Embora a Rússia esteja tendo êxito ao contornar as sanções ocidentais desde o início da guerra, não tem conseguido o domínio nem mesmo de territórios pro-russos no Donbass, o que tem levado o governo a se sentir acuado e a reiterar as ameaças de uso de armas de destruição em massa, inclusive nucleares. A explosão da ponte que liga a Rússia a Crimeia, vital para suprimentos, e motivo de orgulho pessoal do Presidente Putin, levou a uma barragem de misseis russos contra a Ucrânia, de forma indiscriminada, atingindo alvos militares e civis. Note-se que esses bombardeios, de retaliação, além de causarem revolta na população civil, não devem levar a benefícios estratégicos russos, pois tropas que realmente conquistam e mantêm território são compostas pela infantaria.

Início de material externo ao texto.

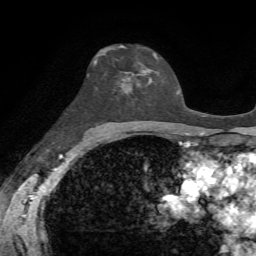
Breast MRI, one axial slice. Position 41 of 72 along the scan axis. Cropped to one breast. Dynamic contrast-enhanced series, time point 2 of 7 at this slice position (early post-contrast). 1.5 T. TE 4.3 ms, TR 8.7 ms. 2.2 mm slice thickness. 256 × 256 image matrix, field of view 180 × 180 mm. Female patient.
Structures marked on this image (semi-automatically segmented with operator editing):
- enhancing-tissue mask used for the functional tumour volume (all voxels passing the contrast-enhancement thresholds inside the analysis volume; usually the tumour): box from (x=100, y=51) to (x=150, y=92) px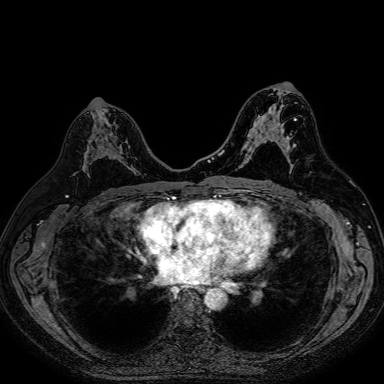
Breast MRI (dynamic contrast-enhanced), one axial slice; slice 42 of 80 in the series (ordered by position); dynamic contrast-enhanced series, time point 2 of 7 at this slice position (early post-contrast); 1.5 T; TE 2.6 ms, TR 5.2 ms; 2.5 mm slice thickness; 384 × 384 image matrix. Female patient.
Outlined on this slice (semi-automatically segmented with operator editing):
- enhancing-tissue mask used for the functional tumour volume (all voxels passing the contrast-enhancement thresholds inside the analysis volume; usually the tumour): bounding box (x1, y1, x2, y2) in pixels: (83, 127, 117, 176)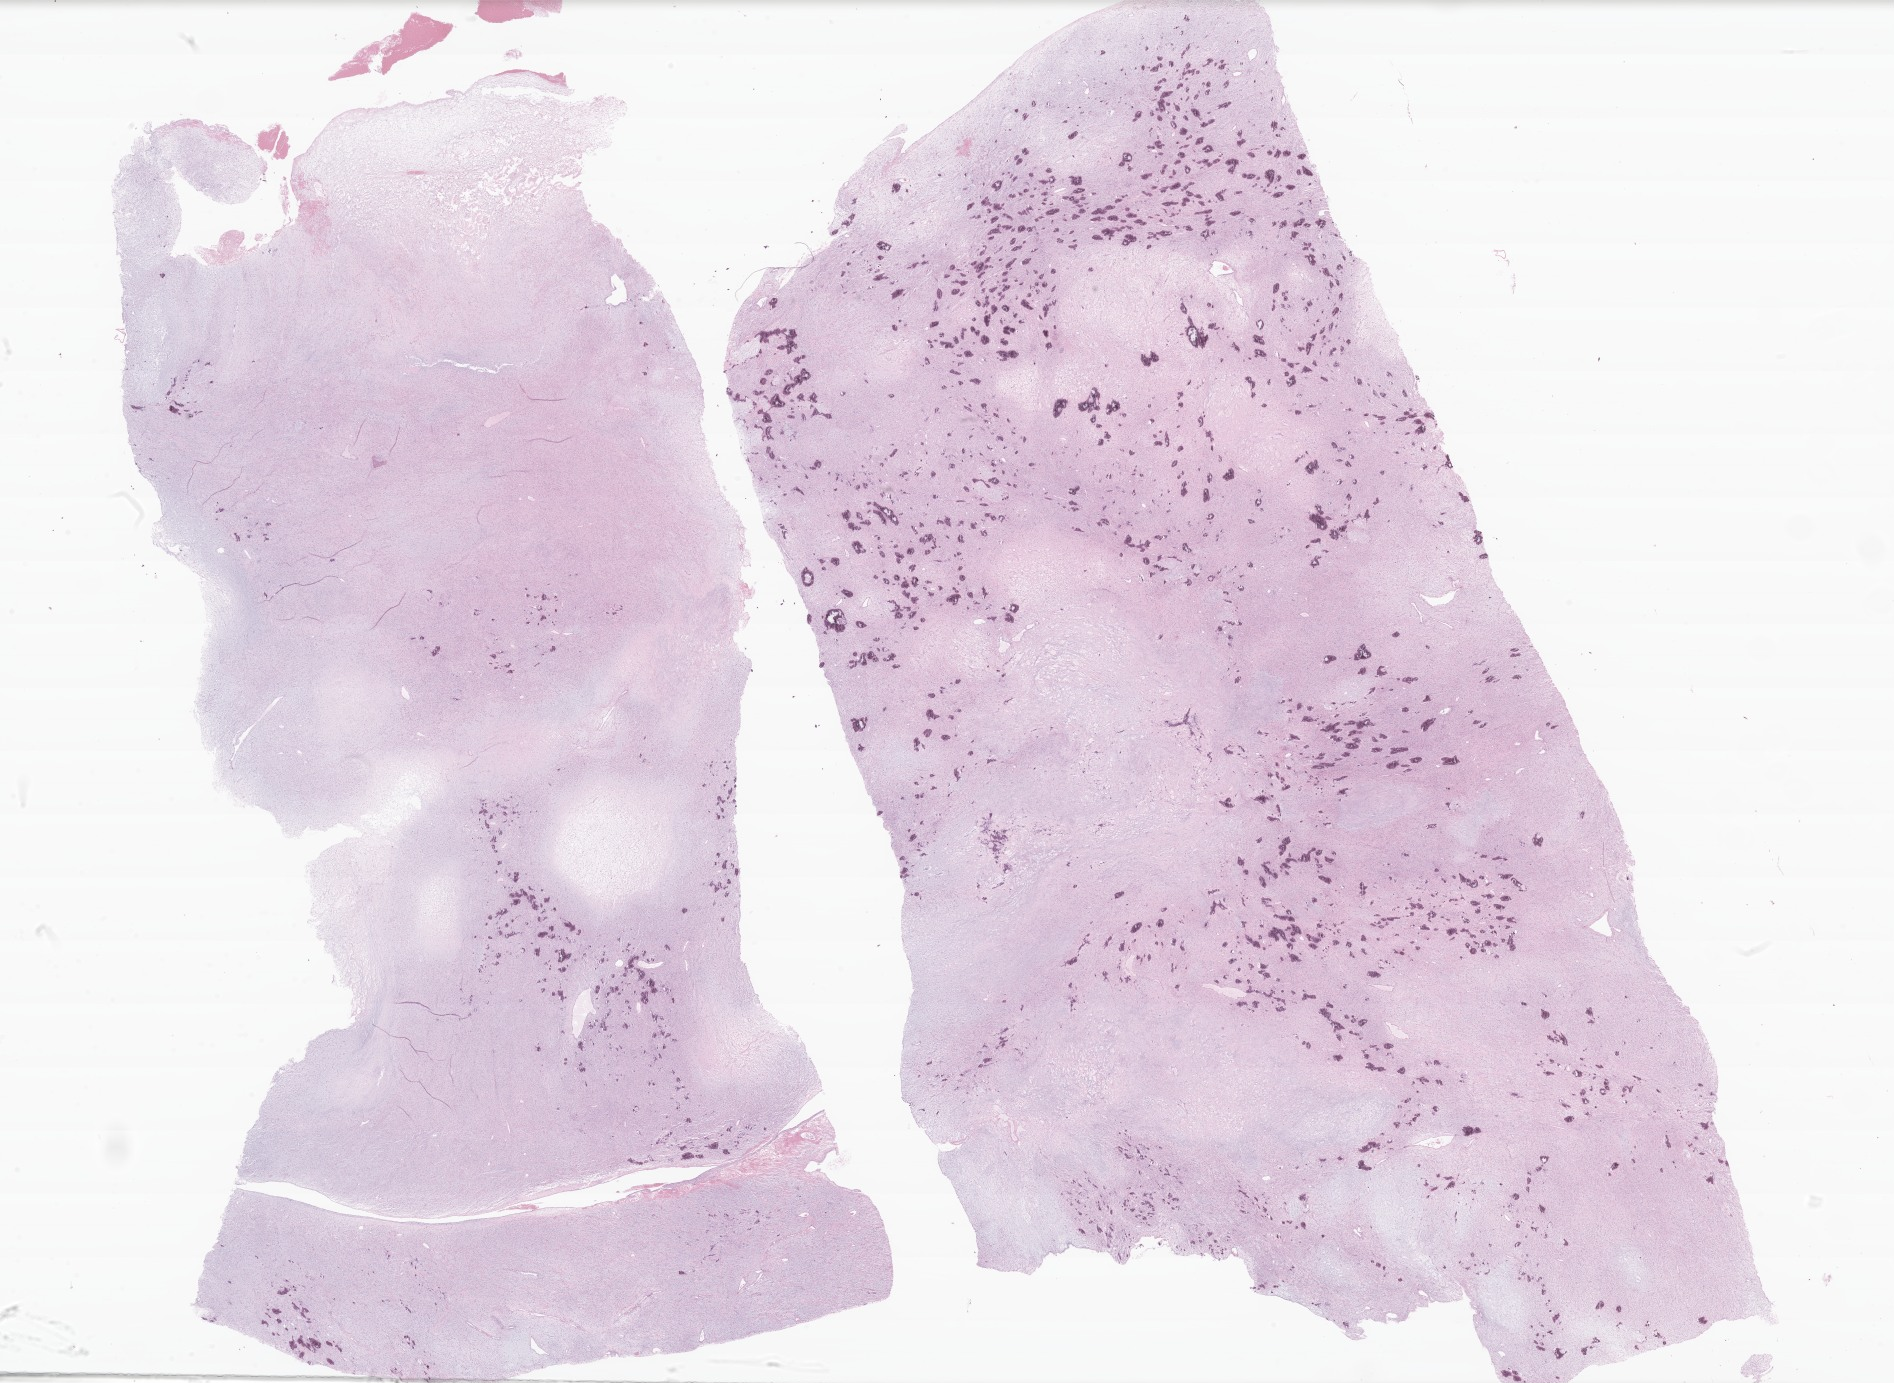
H&E whole-slide image of tumor tissue from the fallopian tube — low-resolution overview of the scanned area, about 31.9 x 23.3 mm; FFPE section. Patient: female, age 180 months (15 years).
Diagnosis (ICD-O-3 morphology term): Sclerosing stromal tumor.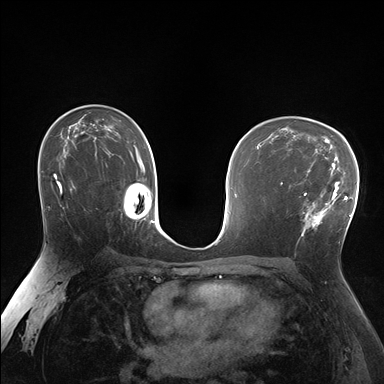
Breast MRI (dynamic contrast-enhanced), one axial slice. Dynamic contrast-enhanced series, time point 2 of 7 at this slice position (early post-contrast). 1.5 T. TE 1.5 ms, TR 4.1 ms. 384 × 384 image matrix, field of view 320 × 320 mm. Female patient.
Annotated regions visible in this slice (semi-automatic segmentation, software-assisted and operator-edited):
- enhancing-tissue mask used for the functional tumour volume (all voxels passing the contrast-enhancement thresholds inside the analysis volume; usually the tumour): bounding box <288,170,338,236> (left, top, right, bottom; pixels)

Não se consegue ver os ganhos russos com a invasão, que se arrasta desde fevereiro de 2022, na medida em que a Federação Russa não logrou vitórias estratégicas, fez com que as potências ocidentais se unissem e se mobilizassem, e tem perdido prestigio até em territórios de tradicional influência étnica na Ucrânia. Mesmo a China, sua aliada, tem se mostrado crescentemente reticente e cautelosa em relação a invasão, como manifestado na reunião da Organização de Shanghai, em 15 de setembro no Uzbequistão pelo dirigente chines, que disse ” ter preocupações ” com a guerra na Ucrânia.